DOE Climate Working Group RIP
September 10, 2025
We rarely break news here at THB, but we are today.The Department of Energy’s Climate Working Group (CWG) was disbanded on September 3 and its work under DOE will not continue in any manner. Presumably its work product(s) and submitted public comments will all be withdrawn. This will be formally announced shortly.
Based on my connecting the dots, the disbanding is the direct result of a lawsuit filed by the Environmental Defense Fund and the Union of Concerned Scientists arguing that the empanelment of the CWG violated the Federal Advisory Committee Act (FACA).
UPDATE: DOE has filed a response to the lawsuit arguing that they don’t believe that there is a FACA violation but even if there was, it is all moot as the CWG is disbanded. DOE also objected to the request that the report be taken down (it remains up). For their part, UCS/EDF have requested that the court rule that EPA not be allowed to rely on the report or the CWG members as individuals unless DOE goes through the FACA process.
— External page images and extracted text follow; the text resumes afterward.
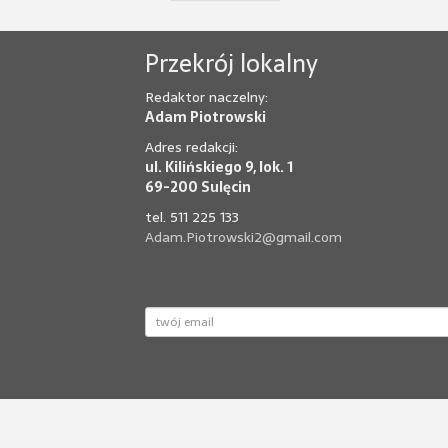
Przekrój lokalny
Redaktor naczelny:
Adam Piotrowski
Adres redakcji:
ul. Kilińskiego 9, lok. 1
69-200 Sulęcin
tel. 511 225 133
Adam.Piotrowski2@gmail.com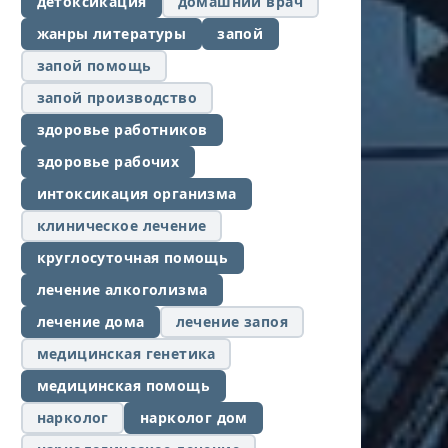
детоксикация
домашний врач
жанры литературы
запой
запой помощь
запой производство
здоровье работников
здоровье рабочих
интоксикация организма
клиническое лечение
круглосуточная помощь
лечение алкоголизма
лечение дома
лечение запоя
медицинская генетика
медицинская помощь
нарколог
нарколог дом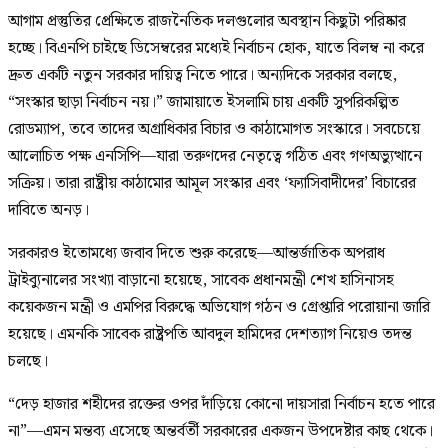
আগাম প্রস্তুতির প্রেক্ষিতে রাজনৈতিক দলগুলোর অবস্থান কিছুটা পরিষ্কার
হচ্ছে। বিএনপি চাইছে ডিসেম্বরের মধ্যেই নির্বাচন হোক, যাতে বিলম্ব না করে
দ্রুত একটি নতুন সরকার দায়িত্ব নিতে পারে। অন্যদিকে সরকার বলছে,
“সংস্কার ছাড়া নির্বাচন নয়।” জামায়াতে ইসলামি চায় একটি সুপরিকল্পিত
রোডম্যাপ, তবে তাদের অগ্রাধিকার বিচার ও কাঠামোগত সংস্কারে। সবচেয়ে
আলোচিত পক্ষ এনসিপি—যারা তরুণদের নেতৃত্বে গঠিত এবং গণঅভ্যুত্থানে
সক্রিয়। তারা রাষ্ট্রীয় কাঠামোর আমূল সংস্কার এবং ‘ফ্যাসিবাদীদের’ বিচারের
দাবিতে অনড়।
সরকারও ইতোমধ্যে জবাব দিতে শুরু করেছে—আন্তর্জাতিক অপরাধ
ট্রাইব্যুনালের সংখ্যা বাড়ানো হয়েছে, সাবেক প্রধানমন্ত্রী শেখ হাসিনাসহ
কয়েকজন মন্ত্রী ও এমপির বিরুদ্ধে অভিযোগ গঠন ও গ্রেপ্তারি পরোয়ানা জারি
হয়েছে। এমনকি সাবেক রাষ্ট্রপতি আবদুল হামিদের দেশত্যাগ নিয়েও তদন্ত
চলছে।
“দেড় হাজার শহীদের রক্তের ওপর দাঁড়িয়ে কোনো দায়সারা নির্বাচন হতে পারে
না”—এমন মন্তব্য এসেছে অন্তর্বর্তী সরকারের একজন উপদেষ্টার কাছ থেকে।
Stay tuned.
When I first read the lawsuit, I expected that it would be dismissed — Surely, I thought, DOE had taken steps to ensure that the five members of the CWG were either employed by DOE or otherwise detailed to the agency, such that they would not fall under the provisions of FACA.1
Apparently, one of the members of the CWG did not file the paperwork necessary to be considered internal to DOE, thus legitimizing the UCS/EDF lawsuit. Given this, on the merits, UCS/EDF were correct and would likely have prevailed. With the stakes so high, DOE was sloppy in not ensuring that the CWG was procedurally air tight.
The disbanding of the CWG says nothing about the substance of the CWG report — which, as THB readers know, made several important critques relying heavily on my work and that of colleagues — notably related to scenarios, extreme weather, “billion dollar disasters,” and extreme event attribution. Of course, in areas outside my expertise the report has seen other critiques that I have not discussed.
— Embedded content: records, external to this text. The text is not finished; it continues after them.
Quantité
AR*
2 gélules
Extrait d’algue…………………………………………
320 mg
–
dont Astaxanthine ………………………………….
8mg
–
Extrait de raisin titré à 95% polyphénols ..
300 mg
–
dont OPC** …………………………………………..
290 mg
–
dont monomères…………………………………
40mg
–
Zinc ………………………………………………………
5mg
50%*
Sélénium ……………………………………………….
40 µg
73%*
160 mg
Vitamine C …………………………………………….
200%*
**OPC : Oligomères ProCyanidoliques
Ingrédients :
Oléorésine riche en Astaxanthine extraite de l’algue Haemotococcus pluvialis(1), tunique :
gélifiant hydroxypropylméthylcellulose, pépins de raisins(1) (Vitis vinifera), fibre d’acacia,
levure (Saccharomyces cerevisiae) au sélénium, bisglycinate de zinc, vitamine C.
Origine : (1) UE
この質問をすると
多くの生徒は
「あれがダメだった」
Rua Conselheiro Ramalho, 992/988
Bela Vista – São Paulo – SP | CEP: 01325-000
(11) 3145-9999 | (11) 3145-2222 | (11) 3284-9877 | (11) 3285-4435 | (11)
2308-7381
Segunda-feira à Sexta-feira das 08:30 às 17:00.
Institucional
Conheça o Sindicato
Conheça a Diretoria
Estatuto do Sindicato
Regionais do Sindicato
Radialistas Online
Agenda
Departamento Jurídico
The most important accomplishment of the short-lived working group was to reveal the censorious and politicized response of many in the media and climate science community to the very idea that other accomplished and credentialed experts might have views that deviate in small or large degree from an acceptable orthodoxy — all in the context of climate politics.
Responses to the CWG were often expressed with expletives, in personal terms, and focused on the alleged political and financial motivations of the members of the CWG.
The responses of climate scientists to the CWG report also included multiple false claims — such as in defenses of RCP8.5, sowing confusion about time of emergence and detection/attribution, on the integrity of “billion dollar disasters,” contradicting IPCC on extreme weather and more. None of the critques chose to take on any of our research cited in the CWG report. It’s as if they dismissed more contentious claims of CWG in order to avoid having to take on those that were obviously correct.
It would easy for outside observers to see all this and become quite cynical about the public face of climate science. Don’t be — science is self-correcting, even if it takes a while. The CWG may be RIP, but issues of scientific integrity in climate science remain. Many hard-working and ethical climate scientists recognize this.
I asked members of the CWG for comment and here are some responses I’ve received so far:
Steve Koonin: “I think the draft report and subsequent reactions to it are forcing a more serious engagement between supporters of the alleged consensus and those with differing views. I welcome that development and will continue to promote serious public discussion of the science.”
Judy Curry: “The 5 members of the Climate Working Group intend to keep working as an independent team on revising the Report, responding to comments, and preparing additional reports.”
Ross McKitrick: “We have been told that we are free as individual scientists to continue to engage in the debate our report gave rise to.”
Travis Fisher, who helped to organize the report at DOE, sent me this:
The line between climate science and climate policy is vanishing, and that should make us all uneasy. Scientists shouldn’t try to play policymakers. Science can inform us; it cannot govern us.
Here at THB we will continue to focus on the fallout from the DOE CWG and responses to it.